My Mom asked if I qualified for any assistance programs and the worker told her that I make too much money and they only help ‘the poor.’ She also said that with the annual increases, I will never be ‘poor’ enough to get assistance. I can tell you that I am DEFINITELY poor enough because MS is expensive enough to make me so!
I have had all evening to sit here and ruminate with this fact that I will not qualify for any government assistance programs but thinking about it, when all of this went down that I was no longer working, I was filled with a cold fear and I stared at the ceiling of my bedroom well I laid in bed and couldn’t sleep. I said audibly, “God, I just don’t want to be poor!” with tears welling in my eyes.

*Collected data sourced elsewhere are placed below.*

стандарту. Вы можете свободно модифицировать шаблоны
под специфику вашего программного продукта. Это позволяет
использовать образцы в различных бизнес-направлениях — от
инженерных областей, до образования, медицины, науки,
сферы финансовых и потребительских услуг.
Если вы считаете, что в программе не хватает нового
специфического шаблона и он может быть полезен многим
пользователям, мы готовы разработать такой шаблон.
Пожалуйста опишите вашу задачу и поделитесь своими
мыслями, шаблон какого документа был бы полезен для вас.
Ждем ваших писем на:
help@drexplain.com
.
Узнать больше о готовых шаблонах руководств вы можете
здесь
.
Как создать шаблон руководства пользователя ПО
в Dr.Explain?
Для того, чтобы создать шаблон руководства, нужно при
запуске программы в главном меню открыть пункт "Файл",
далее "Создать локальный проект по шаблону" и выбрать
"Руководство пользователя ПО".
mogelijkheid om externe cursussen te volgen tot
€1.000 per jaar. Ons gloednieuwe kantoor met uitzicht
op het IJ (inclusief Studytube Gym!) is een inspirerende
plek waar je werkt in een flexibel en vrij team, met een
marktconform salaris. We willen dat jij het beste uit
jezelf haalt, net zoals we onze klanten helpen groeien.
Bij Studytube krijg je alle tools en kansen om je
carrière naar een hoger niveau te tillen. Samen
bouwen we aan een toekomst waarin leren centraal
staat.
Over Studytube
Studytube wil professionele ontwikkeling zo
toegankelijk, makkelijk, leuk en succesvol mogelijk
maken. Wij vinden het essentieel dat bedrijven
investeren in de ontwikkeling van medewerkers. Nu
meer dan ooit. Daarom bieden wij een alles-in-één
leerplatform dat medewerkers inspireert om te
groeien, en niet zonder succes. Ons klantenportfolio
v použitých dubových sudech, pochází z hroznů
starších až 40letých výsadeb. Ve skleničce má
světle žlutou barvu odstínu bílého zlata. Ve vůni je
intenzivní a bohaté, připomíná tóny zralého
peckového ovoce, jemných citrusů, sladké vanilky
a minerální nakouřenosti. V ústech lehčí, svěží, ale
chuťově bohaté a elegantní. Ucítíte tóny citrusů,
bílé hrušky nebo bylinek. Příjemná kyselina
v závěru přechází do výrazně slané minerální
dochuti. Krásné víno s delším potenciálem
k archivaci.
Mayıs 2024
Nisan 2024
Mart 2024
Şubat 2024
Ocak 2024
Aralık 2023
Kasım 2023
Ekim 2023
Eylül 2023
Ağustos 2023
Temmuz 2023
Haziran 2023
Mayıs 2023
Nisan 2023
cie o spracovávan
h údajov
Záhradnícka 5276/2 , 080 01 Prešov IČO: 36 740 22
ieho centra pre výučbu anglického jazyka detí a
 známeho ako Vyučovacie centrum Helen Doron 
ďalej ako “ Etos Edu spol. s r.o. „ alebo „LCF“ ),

With that prayer that I said five years ago, it has come true! I definitely DO NOT feel that I am NOT poor but a friend and colleague of mine set up a go fund me account for me so I could make ends meet before Social Security kicked in. The money raised there paid a lot of my bills well I waited to get Social Security disability.
So, even though I did not qualify for any assistance, I was reminded that I am blessed! It definitely takes a lot of work to make my meager check stretch but I can do it mostly and my Mom is there to help when I can’t. We help each other! I’m getting by because it was ordained a long time ago that I would be blessed and I have been and I am most grateful!
My Vision
Dr. Harris told me last month that he was not going to strengthen my prescription so I would not lose my near sighted vision. My new contacts are working out and I will order a month supply on Wednesday when I get paid. I only get on Facebook or Twitter early in the morning like right now because I can’t see when I am not wearing my contacts. This is what my vision looks like now without my contact in:




That may be what the world looks like to me without my contacts in but I still can’t see my phone, engage in commerce, post on my blog, and scroll through Facebook and Twitter. Then, after I have taken my vitamins and drank my breakfast shake, if I am awake enough, I will put my contacts in and not mess with my phone until I take them out for the night.
My phone, which is an iPhone 11, will no longer make or receive phone calls, and sending text messages is sketchy at best! Looks like I have to order a new phone as well!!! Seems that ‘when it rains, it pours’ and I will ‘rob Peter to pay Paul’ this month as best as I can!